Rewrite the data from its very beginning through the line containing "HR-Branche: HR Ausbildungen", swapping "Cookiebeleid" for "Privacybeleid" and keeping everything else the same.

[THE RECORDS Boundary: Start]

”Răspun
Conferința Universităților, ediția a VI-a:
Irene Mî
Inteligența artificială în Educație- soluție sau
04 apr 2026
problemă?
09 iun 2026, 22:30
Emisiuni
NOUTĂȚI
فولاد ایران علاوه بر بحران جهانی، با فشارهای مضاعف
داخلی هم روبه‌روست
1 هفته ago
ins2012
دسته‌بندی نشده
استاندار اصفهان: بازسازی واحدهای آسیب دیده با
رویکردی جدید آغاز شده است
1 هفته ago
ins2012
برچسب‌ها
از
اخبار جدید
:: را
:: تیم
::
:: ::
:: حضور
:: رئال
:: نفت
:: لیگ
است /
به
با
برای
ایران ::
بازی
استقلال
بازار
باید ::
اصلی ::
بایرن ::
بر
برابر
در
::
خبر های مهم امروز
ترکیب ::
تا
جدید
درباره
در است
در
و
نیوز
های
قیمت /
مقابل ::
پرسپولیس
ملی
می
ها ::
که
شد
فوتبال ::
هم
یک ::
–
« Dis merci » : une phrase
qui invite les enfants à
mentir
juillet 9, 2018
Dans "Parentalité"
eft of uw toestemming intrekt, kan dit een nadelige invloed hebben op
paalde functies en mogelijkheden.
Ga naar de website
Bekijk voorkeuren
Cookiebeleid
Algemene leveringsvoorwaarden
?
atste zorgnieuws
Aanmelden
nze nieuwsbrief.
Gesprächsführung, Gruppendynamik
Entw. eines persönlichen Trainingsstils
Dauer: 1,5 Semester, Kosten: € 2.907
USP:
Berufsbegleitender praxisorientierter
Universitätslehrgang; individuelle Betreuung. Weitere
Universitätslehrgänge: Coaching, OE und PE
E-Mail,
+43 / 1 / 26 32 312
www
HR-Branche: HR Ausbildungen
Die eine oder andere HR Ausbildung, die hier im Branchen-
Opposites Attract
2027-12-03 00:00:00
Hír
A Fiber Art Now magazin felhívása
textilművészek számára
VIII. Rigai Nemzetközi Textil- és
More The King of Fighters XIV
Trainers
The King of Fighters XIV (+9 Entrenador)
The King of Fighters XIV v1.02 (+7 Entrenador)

[THE RECORDS Boundary: End]

TASK OUTPUT ->
”Răspun
Conferința Universităților, ediția a VI-a:
Irene Mî
Inteligența artificială în Educație- soluție sau
04 apr 2026
problemă?
09 iun 2026, 22:30
Emisiuni
NOUTĂȚI
فولاد ایران علاوه بر بحران جهانی، با فشارهای مضاعف
داخلی هم روبه‌روست
1 هفته ago
ins2012
دسته‌بندی نشده
استاندار اصفهان: بازسازی واحدهای آسیب دیده با
رویکردی جدید آغاز شده است
1 هفته ago
ins2012
برچسب‌ها
از
اخبار جدید
:: را
:: تیم
::
:: ::
:: حضور
:: رئال
:: نفت
:: لیگ
است /
به
با
برای
ایران ::
بازی
استقلال
بازار
باید ::
اصلی ::
بایرن ::
بر
برابر
در
::
خبر های مهم امروز
ترکیب ::
تا
جدید
درباره
در است
در
و
نیوز
های
قیمت /
مقابل ::
پرسپولیس
ملی
می
ها ::
که
شد
فوتبال ::
هم
یک ::
–
« Dis merci » : une phrase
qui invite les enfants à
mentir
juillet 9, 2018
Dans "Parentalité"
eft of uw toestemming intrekt, kan dit een nadelige invloed hebben op
paalde functies en mogelijkheden.
Ga naar de website
Bekijk voorkeuren
Privacybeleid
Algemene leveringsvoorwaarden
?
atste zorgnieuws
Aanmelden
nze nieuwsbrief.
Gesprächsführung, Gruppendynamik
Entw. eines persönlichen Trainingsstils
Dauer: 1,5 Semester, Kosten: € 2.907
USP:
Berufsbegleitender praxisorientierter
Universitätslehrgang; individuelle Betreuung. Weitere
Universitätslehrgänge: Coaching, OE und PE
E-Mail,
+43 / 1 / 26 32 312
www
HR-Branche: HR Ausbildungen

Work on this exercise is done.